STORED DATA:

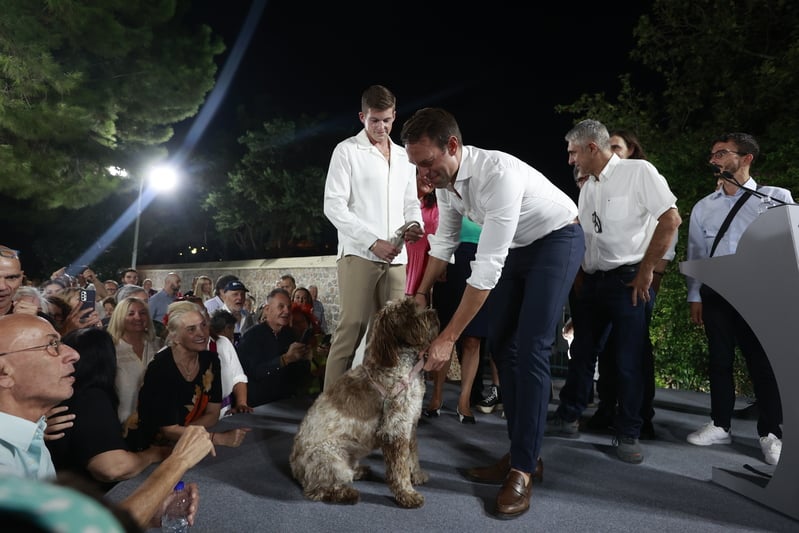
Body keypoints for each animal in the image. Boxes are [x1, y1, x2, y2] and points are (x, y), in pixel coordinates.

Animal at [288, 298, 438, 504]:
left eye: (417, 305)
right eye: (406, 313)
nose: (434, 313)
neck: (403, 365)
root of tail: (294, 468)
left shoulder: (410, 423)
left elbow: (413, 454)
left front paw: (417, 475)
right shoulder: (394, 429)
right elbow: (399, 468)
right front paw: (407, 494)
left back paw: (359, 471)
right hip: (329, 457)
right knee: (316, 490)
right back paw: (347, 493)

PROBLEM TO SOLVE: Determine the number of lines in the listing that hold the word "right", and supply that number and nothing further.

EXERCISE SOLUTION: 7